5. Het hoger beroep slaagt. De aangevallen uitspraak wordt vernietigd voor zover het de vergoeding van de kosten in bezwaar betreft. Het beroep is in zoverre gegrond en het bestreden besluit zal worden vernietigd voor zover daarin geen vergoeding is toegekend voor de kosten van het bijwonen van de hoorzitting. De Raad zal een punt toekennen voor de hoorzitting, zijnde € 624,-.

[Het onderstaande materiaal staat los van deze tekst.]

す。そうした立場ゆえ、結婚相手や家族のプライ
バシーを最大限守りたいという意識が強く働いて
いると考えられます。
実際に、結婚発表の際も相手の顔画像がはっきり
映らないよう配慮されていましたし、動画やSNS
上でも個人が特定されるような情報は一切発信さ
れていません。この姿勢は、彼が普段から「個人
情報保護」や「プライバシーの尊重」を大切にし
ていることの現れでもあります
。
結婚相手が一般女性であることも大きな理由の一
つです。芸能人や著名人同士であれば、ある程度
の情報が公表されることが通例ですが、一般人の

6. Tevens ziet de Raad aanleiding om het college te veroordelen in de proceskosten van appellant. Deze kosten worden begroot op € 1.750,- in beroep en op € 1.750,- in hoger beroep voor verleende rechtsbijstand, in totaal € 3.500,-.

BESLISSING

De Centrale Raad van Beroep
  • vernietigt de aangevallen uitspraak voor zover het de vergoeding van de kosten in bezwaar betreft;
  • verklaart het beroep in zoverre gegrond;
  • vernietigt het bestreden besluit voor zover daarin geen vergoeding is toegekend voor de kosten van het bijwonen van de hoorzitting;
  • kent appellant een vergoeding toe voor de in bezwaar gemaakte kosten voor het bijwonen van de hoorzitting tot een bedrag van € 624,- en bepaalt dat deze uitspraak in zoverre in de plaats treedt van het vernietigde deel van het bestreden besluit;
  • veroordeelt het college in de proceskosten van appellant tot een bedrag van € 3.500,-;
  • bepaalt dat het college aan appellant het in beroep en hoger beroep betaalde griffierecht van in totaal € 186,- vergoedt.
Deze uitspraak is gedaan door P.W. van Straalen, in tegenwoordigheid van S.A.S. Timp als griffier. De beslissing is uitgesproken in het openbaar op 18 juni 2024.